■ **Materials provided**:
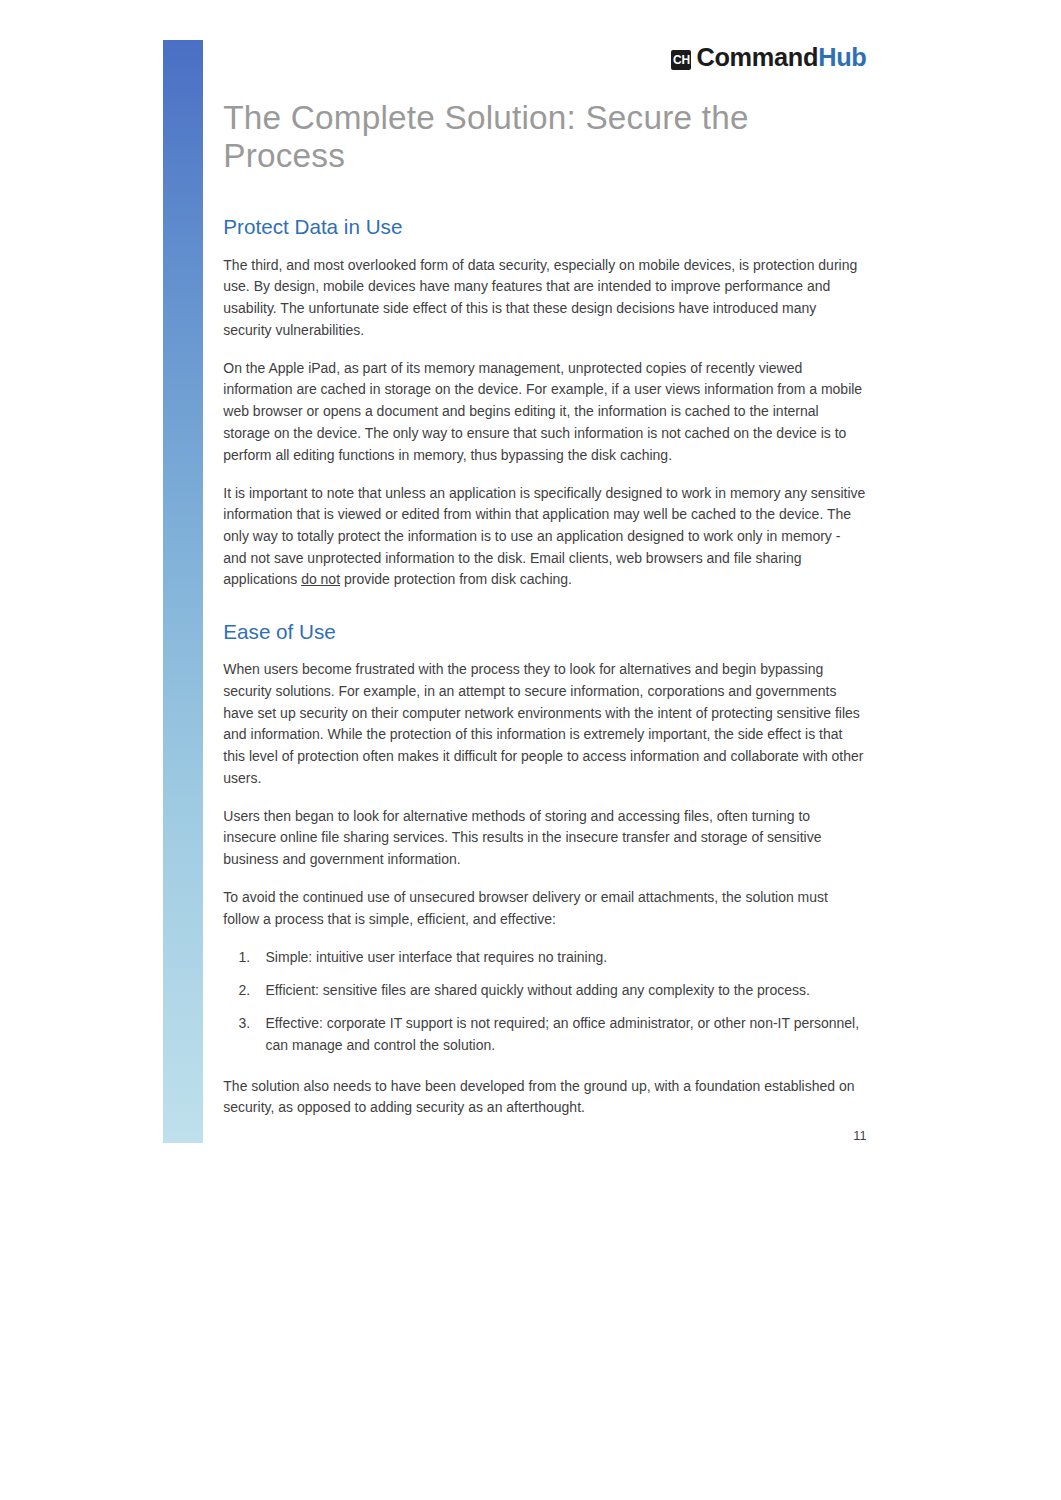CH Command Hub
The Complete Solution: Secure the Process
Protect Data in Use
The third, and most overlooked form of data security, especially on mobile devices, is protection during use. By design, mobile devices have many features that are intended to improve performance and usability. The unfortunate side effect of this is that these design decisions have introduced many security vulnerabilities.
On the Apple iPad, as part of its memory management, unprotected copies of recently viewed information are cached in storage on the device. For example, if a user views information from a mobile web browser or opens a document and begins editing it, the information is cached to the internal storage on the device. The only way to ensure that such information is not cached on the device is to perform all editing functions in memory, thus bypassing the disk caching.
It is important to note that unless an application is specifically designed to work in memory any sensitive information that is viewed or edited from within that application may well be cached to the device. The only way to totally protect the information is to use an application designed to work only in memory - and not save unprotected information to the disk. Email clients, web browsers and file sharing applications do not provide protection from disk caching.
Ease of Use
When users become frustrated with the process they to look for alternatives and begin bypassing security solutions. For example, in an attempt to secure information, corporations and governments have set up security on their computer network environments with the intent of protecting sensitive files and information. While the protection of this information is extremely important, the side effect is that this level of protection often makes it difficult for people to access information and collaborate with other users.
Users then began to look for alternative methods of storing and accessing files, often turning to insecure online file sharing services. This results in the insecure transfer and storage of sensitive business and government information.
To avoid the continued use of unsecured browser delivery or email attachments, the solution must follow a process that is simple, efficient, and effective:
Simple: intuitive user interface that requires no training.
Efficient: sensitive files are shared quickly without adding any complexity to the process.
Effective: corporate IT support is not required; an office administrator, or other non-IT personnel, can manage and control the solution.
The solution also needs to have been developed from the ground up, with a foundation established on security, as opposed to adding security as an afterthought.
11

■ **Task to carry out**:
Copy out the lines beginning at the one that contains "The solution also". Stop at the final line of the data, and include it.

■ **Solution to this task**:
The solution also needs to have been developed from the ground up, with a foundation established on security, as opposed to adding security as an afterthought.
11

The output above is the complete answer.